=== Task ===
Rewrite the lines as a Markdown table with the columns "n" and "Line," one row per line, skipping blank lines. Begin at the first line and stop after the line that contains "Sommerwochen für".

=== Listed records ===
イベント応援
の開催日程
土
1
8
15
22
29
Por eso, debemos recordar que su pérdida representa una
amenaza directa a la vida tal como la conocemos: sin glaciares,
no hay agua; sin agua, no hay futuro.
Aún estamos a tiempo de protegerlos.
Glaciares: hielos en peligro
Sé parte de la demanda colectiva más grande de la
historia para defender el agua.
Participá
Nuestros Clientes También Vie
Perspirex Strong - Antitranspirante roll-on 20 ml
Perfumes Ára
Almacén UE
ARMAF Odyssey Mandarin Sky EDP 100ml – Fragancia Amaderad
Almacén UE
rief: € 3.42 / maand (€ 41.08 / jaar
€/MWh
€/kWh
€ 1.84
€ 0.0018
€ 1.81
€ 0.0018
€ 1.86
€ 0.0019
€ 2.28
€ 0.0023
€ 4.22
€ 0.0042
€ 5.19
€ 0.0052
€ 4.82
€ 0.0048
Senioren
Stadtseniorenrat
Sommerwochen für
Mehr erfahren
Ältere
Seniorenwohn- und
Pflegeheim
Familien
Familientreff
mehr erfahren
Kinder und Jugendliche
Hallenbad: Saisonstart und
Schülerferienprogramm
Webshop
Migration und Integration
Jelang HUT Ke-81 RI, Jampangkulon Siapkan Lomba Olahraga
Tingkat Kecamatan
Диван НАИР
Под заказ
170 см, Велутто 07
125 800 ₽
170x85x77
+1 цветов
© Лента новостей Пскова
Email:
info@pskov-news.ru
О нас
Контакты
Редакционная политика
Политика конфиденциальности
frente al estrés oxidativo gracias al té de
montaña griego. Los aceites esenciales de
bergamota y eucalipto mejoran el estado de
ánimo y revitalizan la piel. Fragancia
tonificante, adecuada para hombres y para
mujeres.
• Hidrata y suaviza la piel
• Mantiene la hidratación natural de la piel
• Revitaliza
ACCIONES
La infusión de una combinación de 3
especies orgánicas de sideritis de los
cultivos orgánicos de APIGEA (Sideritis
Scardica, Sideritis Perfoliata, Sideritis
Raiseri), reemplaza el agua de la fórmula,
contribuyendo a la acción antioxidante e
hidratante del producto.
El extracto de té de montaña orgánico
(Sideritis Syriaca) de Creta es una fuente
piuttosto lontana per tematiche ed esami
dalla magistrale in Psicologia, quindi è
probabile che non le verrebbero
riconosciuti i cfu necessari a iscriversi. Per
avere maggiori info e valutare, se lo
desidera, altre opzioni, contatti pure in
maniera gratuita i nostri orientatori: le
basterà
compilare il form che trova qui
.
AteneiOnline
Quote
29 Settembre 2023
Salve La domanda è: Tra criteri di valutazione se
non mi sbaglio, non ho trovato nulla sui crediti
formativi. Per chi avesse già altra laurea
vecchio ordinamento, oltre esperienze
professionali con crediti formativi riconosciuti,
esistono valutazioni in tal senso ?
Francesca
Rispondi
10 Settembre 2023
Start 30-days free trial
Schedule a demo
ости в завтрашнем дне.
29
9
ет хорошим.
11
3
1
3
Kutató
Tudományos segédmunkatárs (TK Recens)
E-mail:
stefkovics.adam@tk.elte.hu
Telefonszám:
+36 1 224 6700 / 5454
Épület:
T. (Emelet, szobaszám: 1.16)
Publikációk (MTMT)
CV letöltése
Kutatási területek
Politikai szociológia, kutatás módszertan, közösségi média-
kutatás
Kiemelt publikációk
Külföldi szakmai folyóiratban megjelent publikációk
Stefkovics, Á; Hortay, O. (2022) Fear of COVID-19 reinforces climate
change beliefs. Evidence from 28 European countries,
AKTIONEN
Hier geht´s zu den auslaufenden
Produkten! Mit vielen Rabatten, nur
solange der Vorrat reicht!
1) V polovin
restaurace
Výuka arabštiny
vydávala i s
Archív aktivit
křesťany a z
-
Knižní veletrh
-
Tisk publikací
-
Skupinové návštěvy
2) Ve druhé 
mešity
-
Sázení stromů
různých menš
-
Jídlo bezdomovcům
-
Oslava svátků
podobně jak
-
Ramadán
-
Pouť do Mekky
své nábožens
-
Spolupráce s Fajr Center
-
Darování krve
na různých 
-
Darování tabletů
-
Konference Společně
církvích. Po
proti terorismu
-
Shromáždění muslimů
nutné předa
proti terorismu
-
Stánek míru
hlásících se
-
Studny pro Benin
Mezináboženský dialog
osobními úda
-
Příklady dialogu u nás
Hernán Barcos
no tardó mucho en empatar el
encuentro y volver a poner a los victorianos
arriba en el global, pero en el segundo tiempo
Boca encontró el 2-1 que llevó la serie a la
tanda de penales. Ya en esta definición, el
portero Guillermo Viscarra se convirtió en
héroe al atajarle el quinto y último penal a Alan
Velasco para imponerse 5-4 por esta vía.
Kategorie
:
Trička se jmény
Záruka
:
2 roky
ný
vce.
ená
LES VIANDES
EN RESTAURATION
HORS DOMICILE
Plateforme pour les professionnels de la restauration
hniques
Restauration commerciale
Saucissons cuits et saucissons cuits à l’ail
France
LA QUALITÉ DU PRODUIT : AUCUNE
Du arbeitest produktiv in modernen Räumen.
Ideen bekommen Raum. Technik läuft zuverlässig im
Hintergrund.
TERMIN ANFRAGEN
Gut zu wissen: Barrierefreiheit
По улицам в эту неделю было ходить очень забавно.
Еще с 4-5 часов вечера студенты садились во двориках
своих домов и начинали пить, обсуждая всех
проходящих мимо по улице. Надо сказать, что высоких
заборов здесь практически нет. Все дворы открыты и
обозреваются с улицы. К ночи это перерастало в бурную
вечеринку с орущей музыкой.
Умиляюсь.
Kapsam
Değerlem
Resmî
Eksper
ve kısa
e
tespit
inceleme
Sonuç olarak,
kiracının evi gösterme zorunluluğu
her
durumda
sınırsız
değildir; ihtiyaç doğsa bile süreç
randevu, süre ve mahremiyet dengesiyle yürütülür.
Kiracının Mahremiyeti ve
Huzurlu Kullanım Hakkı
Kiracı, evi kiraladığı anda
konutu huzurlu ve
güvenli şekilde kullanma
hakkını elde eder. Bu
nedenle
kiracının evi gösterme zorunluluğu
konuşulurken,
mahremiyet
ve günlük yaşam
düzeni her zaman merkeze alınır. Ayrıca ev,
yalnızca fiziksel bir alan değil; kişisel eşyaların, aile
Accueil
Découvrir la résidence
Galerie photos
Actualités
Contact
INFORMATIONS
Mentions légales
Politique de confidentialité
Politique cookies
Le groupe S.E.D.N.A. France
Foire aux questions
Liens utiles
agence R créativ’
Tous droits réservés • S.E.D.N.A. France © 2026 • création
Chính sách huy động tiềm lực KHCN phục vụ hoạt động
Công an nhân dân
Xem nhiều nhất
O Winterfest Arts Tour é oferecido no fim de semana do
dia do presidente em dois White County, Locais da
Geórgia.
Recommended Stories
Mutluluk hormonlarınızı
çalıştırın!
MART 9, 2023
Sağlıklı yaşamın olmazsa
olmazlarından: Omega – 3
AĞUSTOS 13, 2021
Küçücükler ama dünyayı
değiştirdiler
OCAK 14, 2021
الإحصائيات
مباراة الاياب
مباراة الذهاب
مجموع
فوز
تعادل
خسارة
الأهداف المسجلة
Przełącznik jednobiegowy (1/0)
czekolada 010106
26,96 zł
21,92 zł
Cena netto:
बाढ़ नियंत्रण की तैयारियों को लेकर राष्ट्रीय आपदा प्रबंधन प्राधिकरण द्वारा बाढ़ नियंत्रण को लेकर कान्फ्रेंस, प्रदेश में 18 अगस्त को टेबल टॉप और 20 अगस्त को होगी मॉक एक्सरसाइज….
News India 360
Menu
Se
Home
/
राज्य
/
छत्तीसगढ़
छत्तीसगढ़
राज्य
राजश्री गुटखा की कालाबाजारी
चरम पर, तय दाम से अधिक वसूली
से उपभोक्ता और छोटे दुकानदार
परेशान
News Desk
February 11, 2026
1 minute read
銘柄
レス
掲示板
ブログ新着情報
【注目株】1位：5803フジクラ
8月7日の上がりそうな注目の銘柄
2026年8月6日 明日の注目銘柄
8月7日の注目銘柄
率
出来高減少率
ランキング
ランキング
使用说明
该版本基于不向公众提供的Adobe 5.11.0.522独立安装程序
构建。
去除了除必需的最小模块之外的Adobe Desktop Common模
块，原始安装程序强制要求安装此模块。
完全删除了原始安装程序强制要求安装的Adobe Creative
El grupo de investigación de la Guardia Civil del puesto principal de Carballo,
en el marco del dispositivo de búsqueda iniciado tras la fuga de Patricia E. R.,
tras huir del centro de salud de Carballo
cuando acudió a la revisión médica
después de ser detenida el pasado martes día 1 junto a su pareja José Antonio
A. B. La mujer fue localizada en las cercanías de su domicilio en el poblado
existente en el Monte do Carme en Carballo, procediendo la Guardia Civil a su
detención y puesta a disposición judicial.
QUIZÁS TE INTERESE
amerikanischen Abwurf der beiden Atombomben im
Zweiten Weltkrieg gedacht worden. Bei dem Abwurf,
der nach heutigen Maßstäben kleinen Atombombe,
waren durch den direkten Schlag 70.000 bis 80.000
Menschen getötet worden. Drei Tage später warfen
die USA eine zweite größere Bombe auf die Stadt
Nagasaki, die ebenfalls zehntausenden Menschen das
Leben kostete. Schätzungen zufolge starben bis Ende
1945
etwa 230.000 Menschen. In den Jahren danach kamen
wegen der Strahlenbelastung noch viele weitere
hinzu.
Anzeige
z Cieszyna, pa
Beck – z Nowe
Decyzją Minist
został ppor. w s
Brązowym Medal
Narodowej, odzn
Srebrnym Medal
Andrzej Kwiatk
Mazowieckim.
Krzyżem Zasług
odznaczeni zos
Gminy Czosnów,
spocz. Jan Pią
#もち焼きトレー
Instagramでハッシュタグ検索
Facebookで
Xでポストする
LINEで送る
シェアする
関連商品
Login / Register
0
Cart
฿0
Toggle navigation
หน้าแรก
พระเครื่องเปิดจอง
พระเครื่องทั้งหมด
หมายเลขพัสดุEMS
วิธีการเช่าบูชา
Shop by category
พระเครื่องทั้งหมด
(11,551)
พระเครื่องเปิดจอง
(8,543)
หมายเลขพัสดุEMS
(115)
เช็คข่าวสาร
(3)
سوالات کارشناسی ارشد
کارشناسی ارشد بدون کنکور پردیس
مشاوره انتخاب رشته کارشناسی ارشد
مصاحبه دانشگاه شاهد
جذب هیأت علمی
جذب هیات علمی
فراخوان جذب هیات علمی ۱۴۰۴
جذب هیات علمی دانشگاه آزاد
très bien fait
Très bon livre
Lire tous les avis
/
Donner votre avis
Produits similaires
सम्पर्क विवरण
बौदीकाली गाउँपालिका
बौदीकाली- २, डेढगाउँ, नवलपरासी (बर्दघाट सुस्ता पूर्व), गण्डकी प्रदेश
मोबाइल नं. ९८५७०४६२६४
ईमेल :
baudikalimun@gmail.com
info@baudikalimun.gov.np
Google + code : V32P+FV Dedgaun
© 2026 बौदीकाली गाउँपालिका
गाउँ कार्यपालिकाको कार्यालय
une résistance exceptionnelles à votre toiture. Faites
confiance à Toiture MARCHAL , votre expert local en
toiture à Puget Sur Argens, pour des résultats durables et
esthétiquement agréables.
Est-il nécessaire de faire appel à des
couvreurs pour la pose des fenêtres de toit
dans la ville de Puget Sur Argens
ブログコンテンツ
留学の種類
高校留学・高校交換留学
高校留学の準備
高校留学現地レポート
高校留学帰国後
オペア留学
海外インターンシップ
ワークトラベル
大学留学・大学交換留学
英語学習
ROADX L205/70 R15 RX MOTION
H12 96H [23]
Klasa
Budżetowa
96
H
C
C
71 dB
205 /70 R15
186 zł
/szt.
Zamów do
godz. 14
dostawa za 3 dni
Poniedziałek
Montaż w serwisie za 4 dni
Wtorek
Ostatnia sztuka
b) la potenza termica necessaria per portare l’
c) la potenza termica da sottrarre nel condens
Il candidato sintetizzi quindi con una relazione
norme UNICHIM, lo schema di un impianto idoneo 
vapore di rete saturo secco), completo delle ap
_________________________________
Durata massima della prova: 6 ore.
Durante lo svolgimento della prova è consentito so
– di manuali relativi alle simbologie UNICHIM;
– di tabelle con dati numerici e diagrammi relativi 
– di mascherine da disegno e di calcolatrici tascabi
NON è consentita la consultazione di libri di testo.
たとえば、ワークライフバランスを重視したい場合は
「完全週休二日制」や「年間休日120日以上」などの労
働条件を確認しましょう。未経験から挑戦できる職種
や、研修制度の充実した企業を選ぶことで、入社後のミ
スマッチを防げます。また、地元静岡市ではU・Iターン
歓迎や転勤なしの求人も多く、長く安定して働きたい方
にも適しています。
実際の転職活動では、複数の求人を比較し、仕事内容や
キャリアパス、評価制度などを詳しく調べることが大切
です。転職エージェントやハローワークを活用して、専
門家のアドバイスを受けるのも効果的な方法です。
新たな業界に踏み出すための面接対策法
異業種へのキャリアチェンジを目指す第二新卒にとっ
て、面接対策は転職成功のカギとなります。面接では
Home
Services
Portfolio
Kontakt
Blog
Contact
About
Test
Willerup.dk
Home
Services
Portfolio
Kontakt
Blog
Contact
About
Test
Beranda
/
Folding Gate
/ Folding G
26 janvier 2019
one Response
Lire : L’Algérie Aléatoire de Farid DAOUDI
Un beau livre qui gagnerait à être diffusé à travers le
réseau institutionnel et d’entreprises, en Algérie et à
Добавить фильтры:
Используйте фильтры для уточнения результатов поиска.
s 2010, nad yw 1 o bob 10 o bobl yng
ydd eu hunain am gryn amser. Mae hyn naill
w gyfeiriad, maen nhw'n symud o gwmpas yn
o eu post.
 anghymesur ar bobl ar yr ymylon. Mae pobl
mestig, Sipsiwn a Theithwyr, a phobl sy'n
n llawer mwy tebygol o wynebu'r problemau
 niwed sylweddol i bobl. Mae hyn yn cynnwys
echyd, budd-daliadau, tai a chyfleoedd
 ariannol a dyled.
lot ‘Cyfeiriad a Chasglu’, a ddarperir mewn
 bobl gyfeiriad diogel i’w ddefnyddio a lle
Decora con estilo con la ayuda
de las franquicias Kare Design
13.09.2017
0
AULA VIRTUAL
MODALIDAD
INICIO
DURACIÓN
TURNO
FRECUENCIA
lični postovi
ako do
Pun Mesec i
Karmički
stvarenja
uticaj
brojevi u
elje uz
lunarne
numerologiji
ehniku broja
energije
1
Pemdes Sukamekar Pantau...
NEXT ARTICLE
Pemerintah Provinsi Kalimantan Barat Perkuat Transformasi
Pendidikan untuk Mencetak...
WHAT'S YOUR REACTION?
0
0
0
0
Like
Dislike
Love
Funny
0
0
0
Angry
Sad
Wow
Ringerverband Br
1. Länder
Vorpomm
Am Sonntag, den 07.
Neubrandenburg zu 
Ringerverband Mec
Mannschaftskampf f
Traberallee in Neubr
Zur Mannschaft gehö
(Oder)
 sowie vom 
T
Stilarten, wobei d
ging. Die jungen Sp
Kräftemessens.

=== Answer space ===
| n | Line |
|---|---|
| 1 | イベント応援 |
| 2 | の開催日程 |
| 3 | 土 |
| 4 | 1 |
| 5 | 8 |
| 6 | 15 |
| 7 | 22 |
| 8 | 29 |
| 9 | Por eso, debemos recordar que su pérdida representa una |
| 10 | amenaza directa a la vida tal como la conocemos: sin glaciares, |
| 11 | no hay agua; sin agua, no hay futuro. |
| 12 | Aún estamos a tiempo de protegerlos. |
| 13 | Glaciares: hielos en peligro |
| 14 | Sé parte de la demanda colectiva más grande de la |
| 15 | historia para defender el agua. |
| 16 | Participá |
| 17 | Nuestros Clientes También Vie |
| 18 | Perspirex Strong - Antitranspirante roll-on 20 ml |
| 19 | Perfumes Ára |
| 20 | Almacén UE |
| 21 | ARMAF Odyssey Mandarin Sky EDP 100ml – Fragancia Amaderad |
| 22 | Almacén UE |
| 23 | rief: € 3.42 / maand (€ 41.08 / jaar |
| 24 | €/MWh |
| 25 | €/kWh |
| 26 | € 1.84 |
| 27 | € 0.0018 |
| 28 | € 1.81 |
| 29 | € 0.0018 |
| 30 | € 1.86 |
| 31 | € 0.0019 |
| 32 | € 2.28 |
| 33 | € 0.0023 |
| 34 | € 4.22 |
| 35 | € 0.0042 |
| 36 | € 5.19 |
| 37 | € 0.0052 |
| 38 | € 4.82 |
| 39 | € 0.0048 |
| 40 | Senioren |
| 41 | Stadtseniorenrat |
| 42 | Sommerwochen für |